- **Records shown**
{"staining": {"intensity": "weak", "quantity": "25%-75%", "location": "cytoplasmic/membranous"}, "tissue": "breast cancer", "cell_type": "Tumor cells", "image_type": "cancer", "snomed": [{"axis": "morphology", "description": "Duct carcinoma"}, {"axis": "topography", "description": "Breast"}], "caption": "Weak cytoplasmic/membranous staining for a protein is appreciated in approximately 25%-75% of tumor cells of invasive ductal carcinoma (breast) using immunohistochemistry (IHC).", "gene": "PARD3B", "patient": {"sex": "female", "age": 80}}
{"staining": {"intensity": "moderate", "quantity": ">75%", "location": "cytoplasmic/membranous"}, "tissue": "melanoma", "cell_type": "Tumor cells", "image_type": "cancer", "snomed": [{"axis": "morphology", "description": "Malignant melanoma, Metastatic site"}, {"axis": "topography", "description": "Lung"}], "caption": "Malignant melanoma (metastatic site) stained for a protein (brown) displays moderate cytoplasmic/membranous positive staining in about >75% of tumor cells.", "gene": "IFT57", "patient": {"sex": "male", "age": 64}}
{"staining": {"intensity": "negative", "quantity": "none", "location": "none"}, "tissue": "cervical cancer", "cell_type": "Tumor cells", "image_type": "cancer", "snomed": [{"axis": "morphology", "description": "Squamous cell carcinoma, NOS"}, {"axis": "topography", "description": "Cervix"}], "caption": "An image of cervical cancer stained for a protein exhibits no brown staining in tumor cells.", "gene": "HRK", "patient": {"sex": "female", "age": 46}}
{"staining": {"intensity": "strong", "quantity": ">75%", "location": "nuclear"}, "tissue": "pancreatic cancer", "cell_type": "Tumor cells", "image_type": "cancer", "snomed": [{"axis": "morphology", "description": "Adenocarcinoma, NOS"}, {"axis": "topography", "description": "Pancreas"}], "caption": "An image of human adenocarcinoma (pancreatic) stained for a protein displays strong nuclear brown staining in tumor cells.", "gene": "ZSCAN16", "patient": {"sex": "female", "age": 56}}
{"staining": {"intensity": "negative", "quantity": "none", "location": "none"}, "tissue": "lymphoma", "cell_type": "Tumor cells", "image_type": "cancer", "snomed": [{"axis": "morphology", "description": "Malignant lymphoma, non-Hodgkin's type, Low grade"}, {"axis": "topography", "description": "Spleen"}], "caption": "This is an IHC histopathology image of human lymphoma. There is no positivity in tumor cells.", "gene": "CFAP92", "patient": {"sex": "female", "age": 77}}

- **Exercise instructions**
A complete, exact transcription of the records is needed.

- **Result**
{"staining": {"intensity": "weak", "quantity": "25%-75%", "location": "cytoplasmic/membranous"}, "tissue": "breast cancer", "cell_type": "Tumor cells", "image_type": "cancer", "snomed": [{"axis": "morphology", "description": "Duct carcinoma"}, {"axis": "topography", "description": "Breast"}], "caption": "Weak cytoplasmic/membranous staining for a protein is appreciated in approximately 25%-75% of tumor cells of invasive ductal carcinoma (breast) using immunohistochemistry (IHC).", "gene": "PARD3B", "patient": {"sex": "female", "age": 80}}
{"staining": {"intensity": "moderate", "quantity": ">75%", "location": "cytoplasmic/membranous"}, "tissue": "melanoma", "cell_type": "Tumor cells", "image_type": "cancer", "snomed": [{"axis": "morphology", "description": "Malignant melanoma, Metastatic site"}, {"axis": "topography", "description": "Lung"}], "caption": "Malignant melanoma (metastatic site) stained for a protein (brown) displays moderate cytoplasmic/membranous positive staining in about >75% of tumor cells.", "gene": "IFT57", "patient": {"sex": "male", "age": 64}}
{"staining": {"intensity": "negative", "quantity": "none", "location": "none"}, "tissue": "cervical cancer", "cell_type": "Tumor cells", "image_type": "cancer", "snomed": [{"axis": "morphology", "description": "Squamous cell carcinoma, NOS"}, {"axis": "topography", "description": "Cervix"}], "caption": "An image of cervical cancer stained for a protein exhibits no brown staining in tumor cells.", "gene": "HRK", "patient": {"sex": "female", "age": 46}}
{"staining": {"intensity": "strong", "quantity": ">75%", "location": "nuclear"}, "tissue": "pancreatic cancer", "cell_type": "Tumor cells", "image_type": "cancer", "snomed": [{"axis": "morphology", "description": "Adenocarcinoma, NOS"}, {"axis": "topography", "description": "Pancreas"}], "caption": "An image of human adenocarcinoma (pancreatic) stained for a protein displays strong nuclear brown staining in tumor cells.", "gene": "ZSCAN16", "patient": {"sex": "female", "age": 56}}
{"staining": {"intensity": "negative", "quantity": "none", "location": "none"}, "tissue": "lymphoma", "cell_type": "Tumor cells", "image_type": "cancer", "snomed": [{"axis": "morphology", "description": "Malignant lymphoma, non-Hodgkin's type, Low grade"}, {"axis": "topography", "description": "Spleen"}], "caption": "This is an IHC histopathology image of human lymphoma. There is no positivity in tumor cells.", "gene": "CFAP92", "patient": {"sex": "female", "age": 77}}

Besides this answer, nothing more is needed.